The single arch Bridge of Lazaridis was built in 1753. It can be found in the ravine of Mikros Vikos near the village of Koukouli and requires a short stroll down a stone pathway.
Other bridges to look out for are Kamber Agas Bridge, Misios Bridge, Milos Bridge, and Klidonia Bridge.
Lazarides Museum of Flora and Fauna
The area is incredibly rich in a variety of medicinal plants and for many years herbal healers known as vikogiatri (Vikos doctors) used these plants to treat patients. In fact, during the 18th and 19th century, these vikogiatri were renowned in the Balkans and Asia Minor.
Visit the Lazarides Museum of Flora and Fauna in Koukouli village, dedicated to Kostas Lazarides. He was an important naturalist who collected 1,240 different species of plants in the Vikos Aoos Gorge.
Ready For Vikos Gorge and Pindos National Park?
With the allure of sun-kissed beaches, not many tourists venture to northern Greece, which makes the Northern Pindos National Park and the Vikos Gorge one of the best-kept secrets in the travel world.

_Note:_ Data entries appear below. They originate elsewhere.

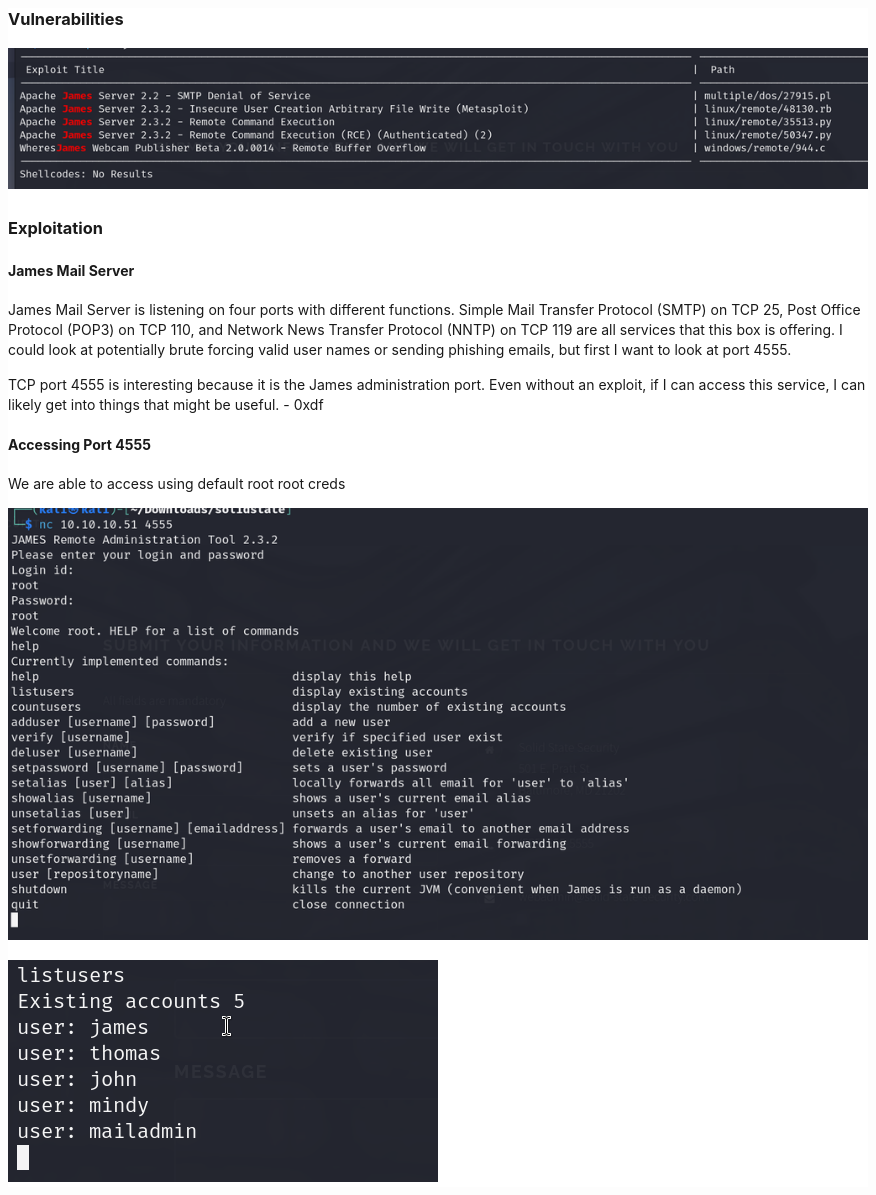 ### Vulnerabilities

![Image](/assets/img/Solidstate/image_1.png)

### Exploitation

#### James Mail Server

James Mail Server is listening on four ports with different functions. Simple Mail Transfer Protocol (SMTP) on TCP 25, Post Office Protocol (POP3) on TCP 110, and Network News Transfer Protocol (NNTP) on TCP 119 are all services that this box is offering. I could look at potentially brute forcing valid user names or sending phishing emails, but first I want to look at port 4555.

TCP port 4555 is interesting because it is the James administration port. Even without an exploit, if I can access this service, I can likely get into things that might be useful. - 0xdf

#### Accessing Port 4555

We are able to access using default root root creds

![Image](/assets/img/Solidstate/image_2.png)

![Image](/assets/img/Solidstate/image_3.png)
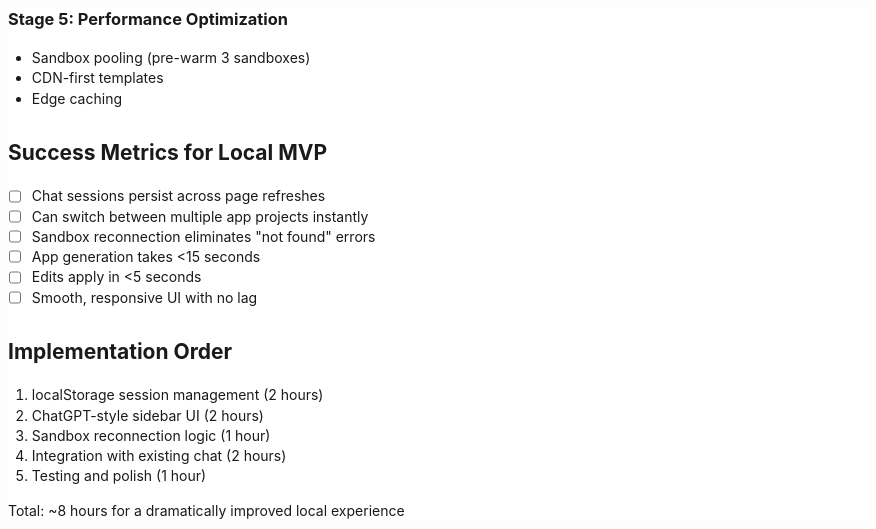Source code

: ### Stage 5: Performance Optimization
- Sandbox pooling (pre-warm 3 sandboxes)
- CDN-first templates
- Edge caching

## Success Metrics for Local MVP

- [ ] Chat sessions persist across page refreshes
- [ ] Can switch between multiple app projects instantly
- [ ] Sandbox reconnection eliminates "not found" errors  
- [ ] App generation takes <15 seconds
- [ ] Edits apply in <5 seconds
- [ ] Smooth, responsive UI with no lag

## Implementation Order

1. localStorage session management (2 hours)
2. ChatGPT-style sidebar UI (2 hours)
3. Sandbox reconnection logic (1 hour)
4. Integration with existing chat (2 hours)
5. Testing and polish (1 hour)

Total: ~8 hours for a dramatically improved local experience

If you’re looking to get off-the-beaten-track and really become one with nature, then the Vikos Gorge is an absolute must! It offers some of the very best hiking in Greece, and with so few tourists, you’re likely to have the trails all to yourself.
The easily accessible viewpoints allow hikers and non-hikers alike to enjoy the breathtaking views of one of the world’s deepest gorges. The rich culture and traditions of the villages will captivate you, and you’ll be amazed by the ancient bridges and pathways.
If you are a nature lover but tired of having to share your experiences with hundreds of other tourists, then the Vikos Gorge is the place for you!